Écarter les clauses abusives

 

Par ailleurs, dans la lignée du droit de la consommation, la présente réforme introduit un dispositif de lutte contre les clauses abusives dans les contrats d’adhésion (dont les termes sont imposés au cocontractant). « Ainsi, une petite entreprise qui ne peut qu’accepter les conditions générales de son partenaire pourra faire écarter les clauses qui créent un déséquilibre manifestement excessif de leurs droits et obligations ». Le texte consacre également la notion de bonne foi tout au long de la vie du contrat.

 

Mots d’ordre : efficacité et rapidité

 

Des dispositions ont été prises « en faveur des acteurs économiques » : la possibilité de former des actions interrogatoires pour gérer le risque de nullité du contrat avec son cocontractant ou encore d’acquérir des contrats pour développer ses activités. L’ordonnance allège les formalités liées à la cession de dettes pour optimiser la gestion de son patrimoine. Le texte permet aussi à une partie, en cas d’inexécutions graves, de mettre fin au contrat par une simple notification au créancier. « A l’inverse, le cocontractant pourra opposer une simple réduction du prix pour ne pas anéantir le contrat qui a dans l’ensemble été bien exécuté », explique le compte-rendu. À titre d’exemple, « un particulier qui fait installer une nouvelle cuisine dans son appartement pourra se contenter d’un plan de travail de moindre qualité installé par erreur, en refusant de payer la totalité du prix initialement convenu plutôt que d’exiger une réinstallation complète ».

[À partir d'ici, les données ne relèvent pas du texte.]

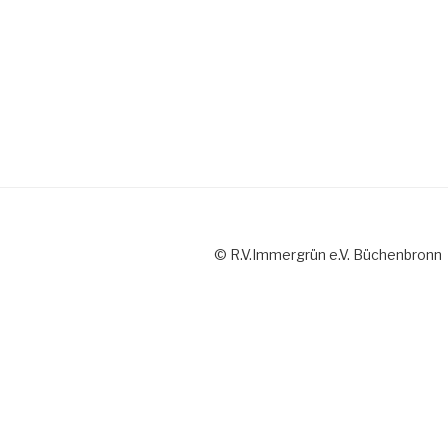
© R.V.Immergrün e.V. Büchenbronn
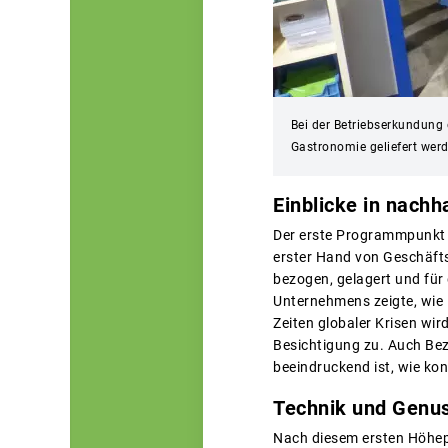
Bei der Betriebserkundung 
Gastronomie geliefert werd
Einblicke in nachha
Der erste Programmpunkt 
erster Hand von Geschäfts
bezogen, gelagert und für
Unternehmens zeigte, wie 
Zeiten globaler Krisen wir
Besichtigung zu. Auch Bez
beeindruckend ist, wie ko
Technik und Genus
Nach diesem ersten Höhepu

Par ailleurs, le texte facilite l’archivage électronique des entreprises en reconnaissant au support électronique la même force probante que le document original. « Concrètement, une entreprise faisant le pari de la numérisation ne pourra se voir demander de produire, en cas de litiges, la version papier d’un document que si elle subsiste ».

Cette réforme ne constitue qu’une première étape. Le Gouvernement va aussi rénover le droit de la responsabilité civile – un régime auquel sont également soumis les constructeurs. La Chancellerie va dans quelques jours soumettre à consultation publique son projet de réforme en la matière.